Climate risks endanger 13 of the 18 FTSE 100 sectors, and a new tool makes it possible for investors, insurers, and anyone with an interest to explore the specific risks faced by sectors, sub-sectors, and specific processes supporting the global economy.
27 November 2018 | Last week, the US government published a detailed report warning that climate change is already hitting the economy hard and will devastate it in coming decades as crops fail, fires rage, and floods rise. But how will those risks hit individual sectors?
To help answer that, the Natural Capital Finance Alliance (NCFA) has launched a tool called ENCORE (Exploring Natural Capital Opportunities, Risks and Exposure), which makes it possible to explore the environmental risks associated with sectors, industries, and specific manufacturing processes – such as, for example, the exposure that the packaged foods sector faces when confronted with disruptions in water supply.
The database draws on extensive data and screening criteria and covers 167 economic sectors and 21 ‘ecosystem services’, or services that healthy ecosystems provide, such as clean and reliable supplies of water, carbon sequestration, and pollination. ENCORE data has identified that the three sectors most materially dependent on nature are: Agriculture, Aquaculture & fisheries and Forest products. Sectors such as Utilities, Oil & gas and Mining were also found to have a very high dependence on ecosystem services. The three most important ‘ecosystem services’ for the global economy were found to be: Water provision, Climate regulation and Flood protection.

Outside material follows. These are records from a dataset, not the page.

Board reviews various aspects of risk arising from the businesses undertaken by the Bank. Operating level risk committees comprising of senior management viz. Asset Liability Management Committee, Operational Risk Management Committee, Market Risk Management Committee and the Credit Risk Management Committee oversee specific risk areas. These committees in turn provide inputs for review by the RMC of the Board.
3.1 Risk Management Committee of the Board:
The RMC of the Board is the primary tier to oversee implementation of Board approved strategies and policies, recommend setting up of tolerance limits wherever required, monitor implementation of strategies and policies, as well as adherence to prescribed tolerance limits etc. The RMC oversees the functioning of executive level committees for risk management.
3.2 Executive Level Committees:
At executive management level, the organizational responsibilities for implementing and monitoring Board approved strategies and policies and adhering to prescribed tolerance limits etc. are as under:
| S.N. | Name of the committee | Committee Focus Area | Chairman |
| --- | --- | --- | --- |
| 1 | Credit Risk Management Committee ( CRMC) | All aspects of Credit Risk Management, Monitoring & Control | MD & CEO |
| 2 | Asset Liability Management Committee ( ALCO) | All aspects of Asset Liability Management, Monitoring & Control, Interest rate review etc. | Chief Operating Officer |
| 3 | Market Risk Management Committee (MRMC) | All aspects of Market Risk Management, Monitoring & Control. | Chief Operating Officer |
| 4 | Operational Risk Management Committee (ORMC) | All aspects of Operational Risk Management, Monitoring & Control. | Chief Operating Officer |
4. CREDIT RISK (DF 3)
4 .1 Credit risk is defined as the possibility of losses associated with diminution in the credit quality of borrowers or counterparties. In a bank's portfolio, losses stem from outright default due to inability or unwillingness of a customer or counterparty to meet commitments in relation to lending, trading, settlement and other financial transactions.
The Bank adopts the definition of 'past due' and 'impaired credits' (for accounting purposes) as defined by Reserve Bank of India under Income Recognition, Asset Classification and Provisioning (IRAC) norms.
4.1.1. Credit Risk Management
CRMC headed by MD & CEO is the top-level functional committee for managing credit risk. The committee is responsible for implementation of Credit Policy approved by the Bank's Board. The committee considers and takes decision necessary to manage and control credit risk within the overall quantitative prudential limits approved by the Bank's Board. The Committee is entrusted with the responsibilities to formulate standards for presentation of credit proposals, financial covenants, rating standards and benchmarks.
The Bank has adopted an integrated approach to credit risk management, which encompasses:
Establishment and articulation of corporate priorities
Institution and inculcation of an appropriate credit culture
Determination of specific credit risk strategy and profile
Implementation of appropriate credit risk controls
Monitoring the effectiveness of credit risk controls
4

The tool shows that 13 of the 18 sectors that comprise FTSE 100 have high or very high material dependence on nature.
The ENCORE tool is managed by the NCFA, a collaboration between the UN Environment Finance Initiative (UNEP FI) and Global Canopy, in partnership with UN Environment World Conservation Monitoring Centre. It launches at today’s UNEP FI Global Roundtable in Paris. YES Bank, First Rand and VicSuper are among the financial institutions supporting the tool at the launch. Other NCFA signatories or institutions involved in the creation of ENCORE include IFC, UBS, National Australia Bank, Citi, UniCredit and CDC Biodiversite.